DESIGN, SETTING, PARTICIPANTS AND MEASUREMENTS: This is a randomized, double-blinded, placebo-controlled, multi-center study. We screened high risk patients who were scheduled to undergo CABG in two medical centers between Jan 2008 and June 2011. 40 patients were randomized and 19 patients in each group completed the study. Minocycline prophylaxis was given twice daily, at least for four doses prior to CABG. Primary outcome was defined as AKI [0.3 mg/dl increase in creatinine (Cr)] within 5 days after surgery. Daily serum Cr for 5 days, various clinical and hemodynamic measures and length of stay were recorded.
The two groups had similar baseline and intra-operative characteristics. The primary outcome occurred in 52.6% of patients in the minocycline group as compared to 36.8% of patients in the placebo group (p = 0.51).

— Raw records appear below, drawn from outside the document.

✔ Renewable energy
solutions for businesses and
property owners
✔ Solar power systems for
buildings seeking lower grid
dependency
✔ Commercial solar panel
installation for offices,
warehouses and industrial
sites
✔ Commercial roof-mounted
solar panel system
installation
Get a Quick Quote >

Peak Cr was 1.6 ± 0.7 vs. 1.5 ± 0.7 mg/dl (p = 0.45) in minocycline and placebo groups, respectively. Death at 30 days occurred in 0 vs. 10.5% in the minocycline and placebo groups, respectively (p = 0.48). There were no differences in post-operative length of stay, and cardiovascular events between the two groups. There was a trend towards lower diastolic pulmonary artery pressure [16.8 ± 4.7 vs. 20.7 ± 6.6 mmHg (p = 0.059)] and central venous pressure [11.8 ± 4.3 vs. 14.6 ± 5.6 mmHg (p = 0.13)] in the minocycline group compared to placebo on the first day after surgery.

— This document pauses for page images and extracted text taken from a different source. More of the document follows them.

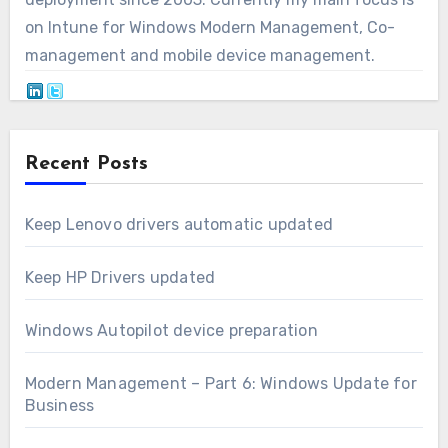
on Intune for Windows Modern Management, Co-
management and mobile device management.
Recent Posts
Keep Lenovo drivers automatic updated
Keep HP Drivers updated
Windows Autopilot device preparation
Modern Management – Part 6: Windows Update for
Business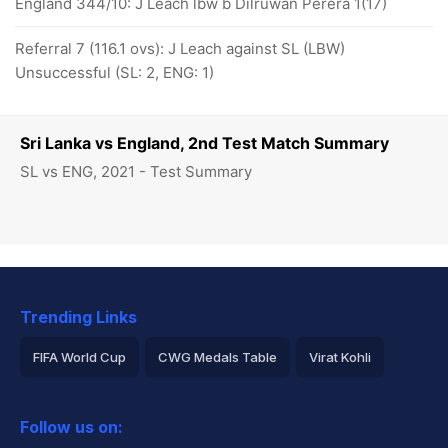
England 344/10: J Leach lbw b Dilruwan Perera 1(17)
Referral 7 (116.1 ovs): J Leach against SL (LBW)
Unsuccessful (SL: 2, ENG: 1)
Sri Lanka vs England, 2nd Test Match Summary
SL vs ENG, 2021 - Test Summary
Trending Links
FIFA World Cup
CWG Medals Table
Virat Kohli
2026 Commonwealth Games Schedule
ICC Rankings
Follow us on:
Rohit Sharma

Minocycline did not protect against AKI post-CABG.
心脏搭桥手术(CABG)后急性肾损伤(AKI)很常见,且与发病率和死亡率显著相关。由于米诺环素治疗可减轻急性肾损伤动物模型中的肾损伤,我们测试了其在接受心脏搭桥手术患者中的效果。

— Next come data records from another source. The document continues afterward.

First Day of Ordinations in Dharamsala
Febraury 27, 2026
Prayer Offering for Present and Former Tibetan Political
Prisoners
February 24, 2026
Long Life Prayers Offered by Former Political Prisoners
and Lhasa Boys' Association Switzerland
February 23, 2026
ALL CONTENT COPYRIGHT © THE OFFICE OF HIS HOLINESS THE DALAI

设计、地点、参与者与测量:这是一项随机、双盲、安慰剂对照、多中心研究。我们筛查了2008年1月至2011年6月期间计划在两个医疗中心接受心脏搭桥手术的高危患者。40例患者被随机分组,每组19例患者完成研究。米诺环素预防性用药每天两次,至少在心脏搭桥手术前给药四剂。主要结局定义为术后5天内发生急性肾损伤(肌酐(Cr)升高0.3mg/dl)。记录术后5天的每日血清肌酐、各种临床和血流动力学指标以及住院时间。
两组患者的基线和术中特征相似。米诺环素组52.6%的患者出现主要结局,而安慰剂组为36.8%(p = 0.51)。米诺环素组和安慰剂组的肌酐峰值分别为1.6±0.7 vs. 1.5±0.7mg/dl(p = 0.45)。米诺环素组和安慰剂组30天死亡率分别为0%和10.5%(p = 0.48)。两组患者术后住院时间和心血管事件无差异。与安慰剂组相比,米诺环素组术后第一天的舒张压肺动脉压[16.8±4.7 vs. 20.7±6.6mmHg(p = 0.059)]和中心静脉压[11.8±4.3 vs. 14.6±5.6mmHg(p = 0.13)]有降低趋势。
米诺环素不能预防心脏搭桥手术后的急性肾损伤。